Colin Moran (3B) PIT - One of the players we highlighted on Sirius Sunday morning was Moran, who appears to have been a part of the "flyball revolution" in the relative obscurity of AAA Indianapolis last year. I must confess, Moran was almost completely off my radar prior to last season. A 1st round "cost-conscious" selection of the Marlins back in 2013, Moran was billed as a player with an average hit tool and above-average defensive chops at third, with little fantasy projection other than as a second-division starter. His first three minor league seasons fit that scouting report to a T, as he hit .300 with 20 HRs total at three different stops (including a trade to Houston). His 2016 AAA season with Houston was pretty ugly: .259 with 10 HRs in 3/4 of a year, and he looked ready to become a AAAA player or bench CI for the next five years or so. Last season, however, Moran cut his GB rate by 13 percent: more than Logan Morrison or Yonder Alonso. Instead of 10 HR with a .368 SLG in 511 AB, Moran hit 18 HR with a .543 SLG in just 338 AB in 2017...in the same park. As part of the Gerrit Cole deal, he came to Pittsburgh fighting for time with veteran David Freese, and he's won at least the lion's share of a platoon at 3B with an excellent performance thus far. Another two singles Sunday have him at 345/387/517 after 31 PA, and at just 25, there's no reason to think this is that much of a fluky start with what we know about the swing-changing. I think he's a viable standard-league CI, and that isn't damning with faint praise.
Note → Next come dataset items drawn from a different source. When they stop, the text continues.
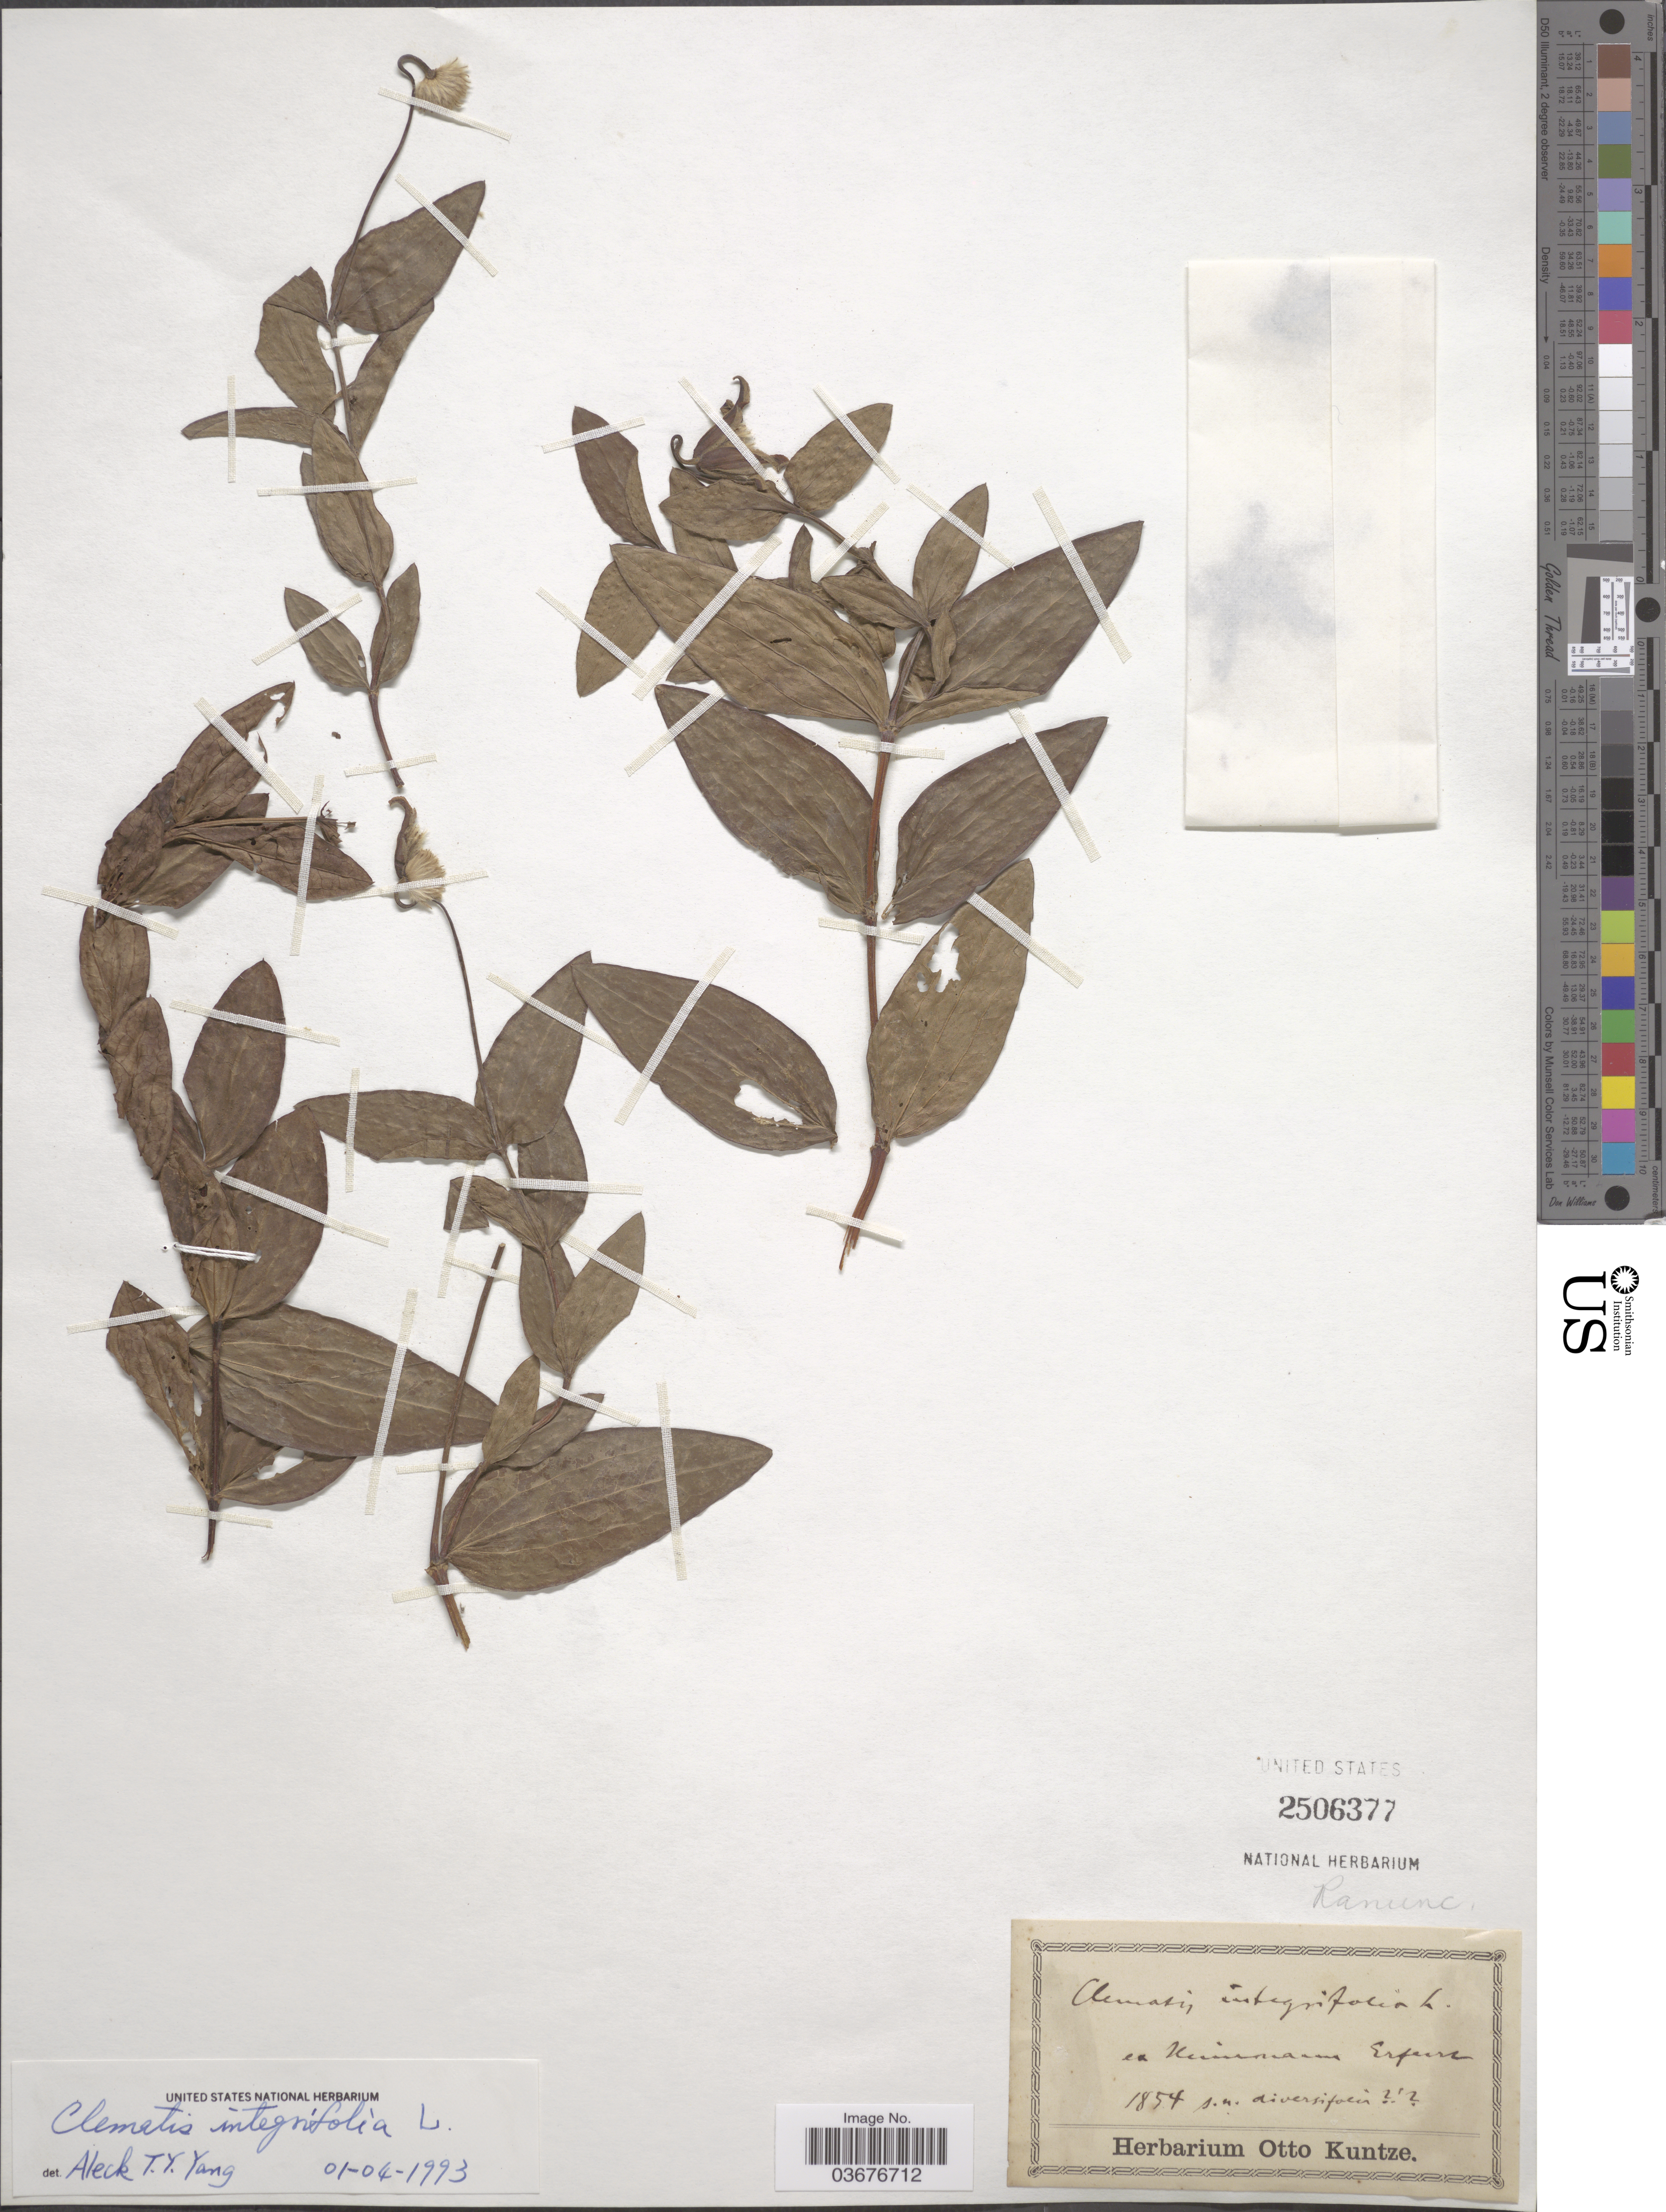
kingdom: Plantae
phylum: Tracheophyta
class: Magnoliopsida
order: Ranunculales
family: Ranunculaceae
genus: Clematis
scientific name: Clematis integrifolia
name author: L.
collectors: ex herb. Otto Kuntze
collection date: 1854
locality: ex Keiumann Erferre [interpreted]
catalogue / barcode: US 2506377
Jake Arrieta (SP) PHI - I'm not sure there's a way to sugarcoat this: those who drafted Arrieta at or above his ADP (SP23, round 8 in 12-team leagues) are extremely likely to be disappointed with the value they receive. There is no way to paint the massive across-the-board decline in his stats the past two years in any other way but to conclude that this is a player that has seen his best come and go. Arrieta was a late bloomer, having his first successful season at age 28, so he's already 32 with velocity decline of 2 1/2 mph over the past two seasons. His season opener on Sunday, where he threw 74 pitches average yet another mph decline with his fastball, wasn't awful but it wasn't very inspiring either. 5 swinging strikes in 74 pitches and 5 baserunners and 3 runs (2 earned) in 4 innings to one of the league's worst offenses is mediocre, although he did look much better after the first inning (3 IP, 0 H, 1 BB, 5 K). I cannot get past the decline in GB rate (56, 53, 45) while heading to a park that allows 20 percent more HRs than the park he left, the velo decline and concurrent drop in swinging strike rate (11, 10.5, 8.7), and the increase in hard contact rate (22, 25, 29.4) over the past three seasons. I'd place the over/under on his ERA around 3.90, and I feel like I'm being generous. Tread carefully here.
Brian Anderson (3B) MIA - After another double and walk Sunday, Brian Anderson has hit in 8 of 9 to start the year with more walks than strikeouts. Plate discipline is probably his top skill, but he did have 22 homers last year in only 3/4 of a year in the minors, so the possibility of a 20 HR player with an average that doesn't hurt is there, and he's only 24. He's likely underrated, although 3B is so deep he'll still be lucky to crack the top 20 at the position even if approaches his performance ceiling. 3B20-3B 25, though, is potentially doable. Ergo, in deeper leagues, go nuts.....I think he's solid.
Sean Newcomb (SP) ATL - I'm sure he was in the lineup for virtually no one, but Newcomb spun a gem in Colorado Sunday, scattering five singles over six innings of work and fanning nine without walking a man. K's and GBs, the Holy Grail of pitching, and this is what Newcomb can provide when he's on. His upside is significant enough that he really ought to be rostered in all formats, but the floor is pretty low as well, so an iron gut will be required.
Jameson Taillon (SP) PIT - Taillon was masterful Sunday, holding the Reds to a single and two walks in a complete-game shutout while striking out 7. He threw roughly 73 percent 2-seam fastballs on the day, routinely enticing weak contact with an 11:9 GB:FB ratio. I thought the step forward would come last year, but the cancer diagnosis, surgery, and extremely quick recovery made the fact that he came back and pitched adequately a gigantic feat in itself. A year later, I think you'll see numbers more like his 2016 debut, but potentially tacking on an extra K/9. In other words, for me, he's a legitimate top-25 SP.